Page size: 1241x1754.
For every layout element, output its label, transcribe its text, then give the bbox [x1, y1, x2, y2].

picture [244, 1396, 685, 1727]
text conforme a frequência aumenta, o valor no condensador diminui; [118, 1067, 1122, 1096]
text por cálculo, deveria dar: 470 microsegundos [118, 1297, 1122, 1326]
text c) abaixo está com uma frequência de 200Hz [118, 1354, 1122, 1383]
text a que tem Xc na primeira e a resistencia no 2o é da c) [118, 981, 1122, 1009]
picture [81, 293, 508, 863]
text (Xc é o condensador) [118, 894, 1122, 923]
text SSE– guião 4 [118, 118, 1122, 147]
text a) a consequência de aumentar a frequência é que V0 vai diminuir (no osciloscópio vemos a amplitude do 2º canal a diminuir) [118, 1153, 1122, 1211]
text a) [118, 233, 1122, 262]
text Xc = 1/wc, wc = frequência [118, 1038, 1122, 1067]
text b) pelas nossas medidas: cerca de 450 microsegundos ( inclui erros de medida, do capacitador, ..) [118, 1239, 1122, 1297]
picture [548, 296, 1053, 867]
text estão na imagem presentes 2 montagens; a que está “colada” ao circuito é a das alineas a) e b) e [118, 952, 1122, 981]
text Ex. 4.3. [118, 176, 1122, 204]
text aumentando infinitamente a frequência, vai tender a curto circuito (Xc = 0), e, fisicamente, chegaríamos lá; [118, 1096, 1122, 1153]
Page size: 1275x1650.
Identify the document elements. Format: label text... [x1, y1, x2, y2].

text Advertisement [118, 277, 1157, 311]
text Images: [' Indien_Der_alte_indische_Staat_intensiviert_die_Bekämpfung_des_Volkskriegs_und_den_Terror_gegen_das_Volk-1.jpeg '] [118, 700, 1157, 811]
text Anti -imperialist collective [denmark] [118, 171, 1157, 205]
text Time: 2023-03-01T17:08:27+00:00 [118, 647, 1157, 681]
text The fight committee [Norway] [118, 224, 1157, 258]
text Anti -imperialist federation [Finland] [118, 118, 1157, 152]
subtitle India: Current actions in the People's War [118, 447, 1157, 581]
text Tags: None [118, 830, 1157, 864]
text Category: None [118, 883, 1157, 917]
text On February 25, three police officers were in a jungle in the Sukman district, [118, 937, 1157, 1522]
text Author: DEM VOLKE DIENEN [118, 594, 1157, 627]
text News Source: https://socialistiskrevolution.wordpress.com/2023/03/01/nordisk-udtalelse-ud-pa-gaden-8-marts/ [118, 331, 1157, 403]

------------------------------------------------

» TASK
Put every line of the records above into a Markdown table with the columns Row and Line, numbering the lines in order and omitting blank ones.

» TASK SOLUTION
| Row | Line |
|---|---|
| 1 | Page size: 1241x1754. |
| 2 | For every layout element, output its label, transcribe its text, then give the bbox [x1, y1, x2, y2]. |
| 3 | picture [244, 1396, 685, 1727] |
| 4 | text conforme a frequência aumenta, o valor no condensador diminui; [118, 1067, 1122, 1096] |
| 5 | text por cálculo, deveria dar: 470 microsegundos [118, 1297, 1122, 1326] |
| 6 | text c) abaixo está com uma frequência de 200Hz [118, 1354, 1122, 1383] |
| 7 | text a que tem Xc na primeira e a resistencia no 2o é da c) [118, 981, 1122, 1009] |
| 8 | picture [81, 293, 508, 863] |
| 9 | text (Xc é o condensador) [118, 894, 1122, 923] |
| 10 | text SSE– guião 4 [118, 118, 1122, 147] |
| 11 | text a) a consequência de aumentar a frequência é que V0 vai diminuir (no osciloscópio vemos a amplitude do 2º canal a diminuir) [118, 1153, 1122, 1211] |
| 12 | text a) [118, 233, 1122, 262] |
| 13 | text Xc = 1/wc, wc = frequência [118, 1038, 1122, 1067] |
| 14 | text b) pelas nossas medidas: cerca de 450 microsegundos ( inclui erros de medida, do capacitador, ..) [118, 1239, 1122, 1297] |
| 15 | picture [548, 296, 1053, 867] |
| 16 | text estão na imagem presentes 2 montagens; a que está “colada” ao circuito é a das alineas a) e b) e [118, 952, 1122, 981] |
| 17 | text Ex. 4.3. [118, 176, 1122, 204] |
| 18 | text aumentando infinitamente a frequência, vai tender a curto circuito (Xc = 0), e, fisicamente, chegaríamos lá; [118, 1096, 1122, 1153] |
| 19 | Page size: 1275x1650. |
| 20 | Identify the document elements. Format: label text... [x1, y1, x2, y2]. |
| 21 | text Advertisement [118, 277, 1157, 311] |
| 22 | text Images: [' Indien_Der_alte_indische_Staat_intensiviert_die_Bekämpfung_des_Volkskriegs_und_den_Terror_gegen_das_Volk-1.jpeg '] [118, 700, 1157, 811] |
| 23 | text Anti -imperialist collective [denmark] [118, 171, 1157, 205] |
| 24 | text Time: 2023-03-01T17:08:27+00:00 [118, 647, 1157, 681] |
| 25 | text The fight committee [Norway] [118, 224, 1157, 258] |
| 26 | text Anti -imperialist federation [Finland] [118, 118, 1157, 152] |
| 27 | subtitle India: Current actions in the People's War [118, 447, 1157, 581] |
| 28 | text Tags: None [118, 830, 1157, 864] |
| 29 | text Category: None [118, 883, 1157, 917] |
| 30 | text On February 25, three police officers were in a jungle in the Sukman district, [118, 937, 1157, 1522] |
| 31 | text Author: DEM VOLKE DIENEN [118, 594, 1157, 627] |
| 32 | text News Source: https://socialistiskrevolution.wordpress.com/2023/03/01/nordisk-udtalelse-ud-pa-gaden-8-marts/ [118, 331, 1157, 403] |